DOCKSTRING: easy molecular docking yields better benchmarks for ligand design

The field of machine learning for drug discovery is witnessing an explosion of novel methods. These methods are often benchmarked on simple physicochemical properties such as solubility or general druglikeness, which can be readily computed. However, these properties are poor representatives of objective functions in drug design, mainly because they do not depend on the candidate's interaction with the target. By contrast, molecular docking is a widely successful method in drug discovery to estimate binding affinities. However, docking simulations require a significant amount of domain knowledge to set up correctly which hampers adoption. To this end, we present DOCKSTRING, a bundle for meaningful and robust comparison of ML models consisting of three components: (1) an open-source Python package for straightforward computation of docking scores; (2) an extensive dataset of docking scores and poses of more than 260K ligands for 58 medically-relevant targets; and (3) a set of pharmaceutically-relevant benchmark tasks including regression, virtual screening, and de novo design. The Python package implements a robust ligand and target preparation protocol that allows non-experts to obtain meaningful docking scores. Our dataset is the first to include docking poses, as well as the first of its size that is a full matrix, thus facilitating experiments in multiobjective optimization and transfer learning. Overall, our results indicate that docking scores are a more appropriate evaluation objective than simple physicochemical properties, yielding more realistic benchmark tasks and molecular candidates.

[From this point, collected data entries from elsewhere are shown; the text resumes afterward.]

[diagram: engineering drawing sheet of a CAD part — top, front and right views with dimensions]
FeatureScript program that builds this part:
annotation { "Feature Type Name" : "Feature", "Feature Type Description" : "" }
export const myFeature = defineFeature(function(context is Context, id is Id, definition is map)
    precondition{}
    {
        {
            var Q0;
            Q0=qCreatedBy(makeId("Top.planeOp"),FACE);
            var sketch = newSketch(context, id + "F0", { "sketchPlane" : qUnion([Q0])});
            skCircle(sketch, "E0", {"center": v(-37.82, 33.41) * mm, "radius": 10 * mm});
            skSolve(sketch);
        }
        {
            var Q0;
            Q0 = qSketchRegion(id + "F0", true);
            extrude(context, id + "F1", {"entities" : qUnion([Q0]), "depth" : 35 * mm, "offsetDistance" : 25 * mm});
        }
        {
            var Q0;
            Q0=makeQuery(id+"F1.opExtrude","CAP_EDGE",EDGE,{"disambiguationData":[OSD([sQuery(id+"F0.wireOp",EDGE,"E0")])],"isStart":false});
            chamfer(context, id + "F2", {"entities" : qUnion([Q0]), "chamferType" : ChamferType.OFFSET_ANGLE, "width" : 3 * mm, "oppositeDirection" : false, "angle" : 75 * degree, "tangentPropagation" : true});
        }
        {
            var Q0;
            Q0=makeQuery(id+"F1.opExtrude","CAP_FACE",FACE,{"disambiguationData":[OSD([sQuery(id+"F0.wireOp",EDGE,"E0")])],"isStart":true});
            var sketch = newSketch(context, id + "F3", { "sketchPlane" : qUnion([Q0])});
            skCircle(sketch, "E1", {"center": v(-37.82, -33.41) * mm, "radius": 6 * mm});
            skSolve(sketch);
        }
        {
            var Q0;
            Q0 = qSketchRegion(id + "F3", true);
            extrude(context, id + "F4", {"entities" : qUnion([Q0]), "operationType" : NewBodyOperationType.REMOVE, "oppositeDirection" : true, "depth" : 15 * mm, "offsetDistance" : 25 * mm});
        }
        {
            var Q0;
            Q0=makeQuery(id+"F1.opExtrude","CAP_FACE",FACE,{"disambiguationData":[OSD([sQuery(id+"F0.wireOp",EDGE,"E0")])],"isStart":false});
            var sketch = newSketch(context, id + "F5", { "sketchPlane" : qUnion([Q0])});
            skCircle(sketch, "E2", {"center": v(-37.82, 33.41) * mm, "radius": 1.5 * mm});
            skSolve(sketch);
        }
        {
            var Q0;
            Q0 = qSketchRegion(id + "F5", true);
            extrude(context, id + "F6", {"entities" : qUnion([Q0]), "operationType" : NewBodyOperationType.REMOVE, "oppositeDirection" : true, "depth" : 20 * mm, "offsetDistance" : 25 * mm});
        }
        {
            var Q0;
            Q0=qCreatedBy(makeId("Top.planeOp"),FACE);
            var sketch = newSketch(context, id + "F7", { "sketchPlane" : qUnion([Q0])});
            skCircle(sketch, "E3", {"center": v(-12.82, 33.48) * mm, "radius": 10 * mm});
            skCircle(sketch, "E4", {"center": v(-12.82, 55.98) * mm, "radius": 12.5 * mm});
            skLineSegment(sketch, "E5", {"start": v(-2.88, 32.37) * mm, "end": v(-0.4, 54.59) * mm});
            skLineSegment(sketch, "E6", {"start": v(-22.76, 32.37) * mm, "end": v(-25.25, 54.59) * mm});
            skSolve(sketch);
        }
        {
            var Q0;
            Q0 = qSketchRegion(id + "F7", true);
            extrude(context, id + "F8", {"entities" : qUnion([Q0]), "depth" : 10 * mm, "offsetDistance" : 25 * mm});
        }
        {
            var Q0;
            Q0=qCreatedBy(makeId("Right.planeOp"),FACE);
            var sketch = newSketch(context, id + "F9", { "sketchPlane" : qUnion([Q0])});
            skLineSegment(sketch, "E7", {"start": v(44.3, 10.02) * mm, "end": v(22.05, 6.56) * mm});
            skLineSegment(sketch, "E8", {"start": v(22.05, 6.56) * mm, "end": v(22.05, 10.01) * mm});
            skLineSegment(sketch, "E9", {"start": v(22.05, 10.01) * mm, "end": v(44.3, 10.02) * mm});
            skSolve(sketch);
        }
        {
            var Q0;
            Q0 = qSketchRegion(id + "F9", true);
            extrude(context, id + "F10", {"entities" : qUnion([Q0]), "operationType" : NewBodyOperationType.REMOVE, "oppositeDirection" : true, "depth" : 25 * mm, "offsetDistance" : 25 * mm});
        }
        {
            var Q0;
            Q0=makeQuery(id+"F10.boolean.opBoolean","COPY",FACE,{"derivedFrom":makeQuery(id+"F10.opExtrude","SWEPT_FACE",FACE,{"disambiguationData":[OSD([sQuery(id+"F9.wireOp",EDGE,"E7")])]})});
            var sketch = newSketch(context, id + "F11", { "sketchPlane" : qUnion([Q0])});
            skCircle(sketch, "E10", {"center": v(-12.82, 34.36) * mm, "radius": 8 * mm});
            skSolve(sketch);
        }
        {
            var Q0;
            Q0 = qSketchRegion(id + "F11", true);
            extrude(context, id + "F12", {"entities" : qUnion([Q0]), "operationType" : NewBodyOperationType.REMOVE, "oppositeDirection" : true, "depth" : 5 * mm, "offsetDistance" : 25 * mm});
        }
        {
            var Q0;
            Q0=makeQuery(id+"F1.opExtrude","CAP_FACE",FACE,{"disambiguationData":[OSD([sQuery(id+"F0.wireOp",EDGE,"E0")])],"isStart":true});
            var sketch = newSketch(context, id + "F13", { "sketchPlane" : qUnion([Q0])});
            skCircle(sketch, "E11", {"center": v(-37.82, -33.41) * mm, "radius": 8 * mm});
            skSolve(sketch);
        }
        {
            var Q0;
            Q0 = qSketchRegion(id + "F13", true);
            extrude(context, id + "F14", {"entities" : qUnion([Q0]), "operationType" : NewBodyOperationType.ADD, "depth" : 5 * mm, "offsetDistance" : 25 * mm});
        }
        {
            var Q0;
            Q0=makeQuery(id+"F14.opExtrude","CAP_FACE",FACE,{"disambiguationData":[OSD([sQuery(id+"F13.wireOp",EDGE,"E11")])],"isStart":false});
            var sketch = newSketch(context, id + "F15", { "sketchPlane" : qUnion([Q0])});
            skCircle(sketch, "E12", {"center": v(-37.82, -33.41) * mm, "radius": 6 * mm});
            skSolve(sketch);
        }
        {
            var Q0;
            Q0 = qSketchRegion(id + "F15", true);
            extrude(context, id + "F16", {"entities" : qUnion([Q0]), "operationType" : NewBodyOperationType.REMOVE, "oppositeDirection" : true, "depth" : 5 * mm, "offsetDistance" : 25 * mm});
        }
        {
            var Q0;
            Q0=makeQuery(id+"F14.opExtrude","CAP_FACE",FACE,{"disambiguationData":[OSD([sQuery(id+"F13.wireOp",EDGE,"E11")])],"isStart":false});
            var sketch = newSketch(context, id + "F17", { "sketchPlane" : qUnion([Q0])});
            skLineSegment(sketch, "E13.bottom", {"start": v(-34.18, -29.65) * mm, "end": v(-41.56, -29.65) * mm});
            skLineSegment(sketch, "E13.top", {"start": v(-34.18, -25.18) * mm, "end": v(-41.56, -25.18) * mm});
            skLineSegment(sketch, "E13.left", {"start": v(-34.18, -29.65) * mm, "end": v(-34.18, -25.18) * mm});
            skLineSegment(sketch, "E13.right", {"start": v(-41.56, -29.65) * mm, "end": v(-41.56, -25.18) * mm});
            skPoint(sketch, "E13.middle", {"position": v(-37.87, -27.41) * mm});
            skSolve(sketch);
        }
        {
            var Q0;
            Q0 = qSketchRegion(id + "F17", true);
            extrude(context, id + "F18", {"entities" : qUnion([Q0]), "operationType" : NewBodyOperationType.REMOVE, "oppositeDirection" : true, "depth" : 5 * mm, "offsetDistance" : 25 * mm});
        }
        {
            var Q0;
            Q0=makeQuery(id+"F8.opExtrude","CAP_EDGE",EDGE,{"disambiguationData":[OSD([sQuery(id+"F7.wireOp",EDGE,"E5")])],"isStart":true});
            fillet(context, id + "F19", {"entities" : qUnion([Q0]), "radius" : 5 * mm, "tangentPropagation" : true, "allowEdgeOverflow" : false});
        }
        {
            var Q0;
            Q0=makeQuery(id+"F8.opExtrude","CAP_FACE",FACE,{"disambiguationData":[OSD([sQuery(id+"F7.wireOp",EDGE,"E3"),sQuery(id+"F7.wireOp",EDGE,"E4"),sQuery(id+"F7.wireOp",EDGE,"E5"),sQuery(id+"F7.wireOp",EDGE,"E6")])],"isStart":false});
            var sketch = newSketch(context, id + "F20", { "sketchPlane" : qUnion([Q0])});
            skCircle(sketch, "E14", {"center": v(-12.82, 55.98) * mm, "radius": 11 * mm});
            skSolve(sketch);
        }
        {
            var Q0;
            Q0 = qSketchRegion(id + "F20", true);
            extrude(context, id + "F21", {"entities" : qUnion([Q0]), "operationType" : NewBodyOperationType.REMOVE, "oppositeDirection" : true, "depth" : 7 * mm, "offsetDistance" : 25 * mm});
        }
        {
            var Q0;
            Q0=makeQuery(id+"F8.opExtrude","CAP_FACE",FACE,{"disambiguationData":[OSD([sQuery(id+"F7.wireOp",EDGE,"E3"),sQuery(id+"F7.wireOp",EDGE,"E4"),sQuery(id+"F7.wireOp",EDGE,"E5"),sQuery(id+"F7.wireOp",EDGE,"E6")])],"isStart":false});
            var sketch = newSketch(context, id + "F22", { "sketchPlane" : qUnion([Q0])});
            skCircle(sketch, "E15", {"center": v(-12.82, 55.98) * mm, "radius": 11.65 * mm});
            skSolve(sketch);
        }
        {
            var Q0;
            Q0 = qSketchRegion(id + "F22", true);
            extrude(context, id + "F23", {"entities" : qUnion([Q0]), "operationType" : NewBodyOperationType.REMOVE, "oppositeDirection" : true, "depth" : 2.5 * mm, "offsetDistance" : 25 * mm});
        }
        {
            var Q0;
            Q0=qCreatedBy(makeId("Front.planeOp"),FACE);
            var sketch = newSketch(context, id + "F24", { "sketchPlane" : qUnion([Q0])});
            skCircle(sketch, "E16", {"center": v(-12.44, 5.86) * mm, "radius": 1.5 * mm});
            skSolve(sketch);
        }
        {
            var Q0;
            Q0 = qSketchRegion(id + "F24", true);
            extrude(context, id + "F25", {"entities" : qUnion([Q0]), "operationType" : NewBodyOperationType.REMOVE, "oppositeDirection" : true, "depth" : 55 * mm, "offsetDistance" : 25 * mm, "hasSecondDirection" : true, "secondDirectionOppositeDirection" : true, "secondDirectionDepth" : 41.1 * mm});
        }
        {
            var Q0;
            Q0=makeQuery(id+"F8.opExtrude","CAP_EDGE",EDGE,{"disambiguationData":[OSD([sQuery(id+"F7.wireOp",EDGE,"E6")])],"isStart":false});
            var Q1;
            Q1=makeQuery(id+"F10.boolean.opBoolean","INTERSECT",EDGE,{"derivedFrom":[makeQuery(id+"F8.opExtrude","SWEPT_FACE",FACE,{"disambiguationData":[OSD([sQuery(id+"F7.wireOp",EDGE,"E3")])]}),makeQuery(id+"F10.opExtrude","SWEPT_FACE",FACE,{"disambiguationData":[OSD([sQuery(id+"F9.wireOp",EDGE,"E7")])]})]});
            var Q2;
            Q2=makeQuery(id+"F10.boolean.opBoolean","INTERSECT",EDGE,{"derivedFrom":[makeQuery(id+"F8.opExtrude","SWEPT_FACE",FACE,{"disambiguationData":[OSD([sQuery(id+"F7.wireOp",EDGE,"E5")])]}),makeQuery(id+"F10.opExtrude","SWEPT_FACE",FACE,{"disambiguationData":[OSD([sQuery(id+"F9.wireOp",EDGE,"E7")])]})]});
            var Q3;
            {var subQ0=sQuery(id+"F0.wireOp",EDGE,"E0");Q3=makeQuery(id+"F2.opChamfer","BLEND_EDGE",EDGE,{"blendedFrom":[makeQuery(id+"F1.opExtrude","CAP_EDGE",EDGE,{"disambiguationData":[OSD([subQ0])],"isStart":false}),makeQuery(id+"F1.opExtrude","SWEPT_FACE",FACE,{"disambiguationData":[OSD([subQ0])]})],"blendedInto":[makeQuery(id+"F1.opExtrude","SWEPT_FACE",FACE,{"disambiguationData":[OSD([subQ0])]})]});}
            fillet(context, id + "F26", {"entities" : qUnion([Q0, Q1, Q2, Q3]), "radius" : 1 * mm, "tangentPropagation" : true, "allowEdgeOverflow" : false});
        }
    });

翻译：药物发现机器学习领域正在经历一种新型方法的爆炸。这些方法往往以简单的物理化学特性作为基准,例如溶解性或普通药物相似性,可以很容易地计算。但这些特性是药物设计客观功能的不良代表,主要是因为这些特性并不取决于候选人与目标的相互作用。相比之下,分子对齐是药物发现中广泛成功的估计约束性亲缘关系的方法。然而,对齐模拟需要大量的域知识来正确设置妨碍收养的域知识。为此,我们提出Dockstrgging,这是对ML模型进行有意义和强力比较的包,由三个部分组成:(1) 开放源的Python软件包,用于直接计算对接分;(2) 大量对齐分和配置超过260Kligands的数据集,用于58个医学相关目标;(3) 一套与药物相关的基准任务,包括回归、虚拟筛选和删除设计。 Pythsonmon软件包实施一个强有力的平面和目标准备协议,让非专家能够直接计算对接分分分分分数;(2) 将数据设置的分数和配置更多的对分数,从而显示我们的目标排序。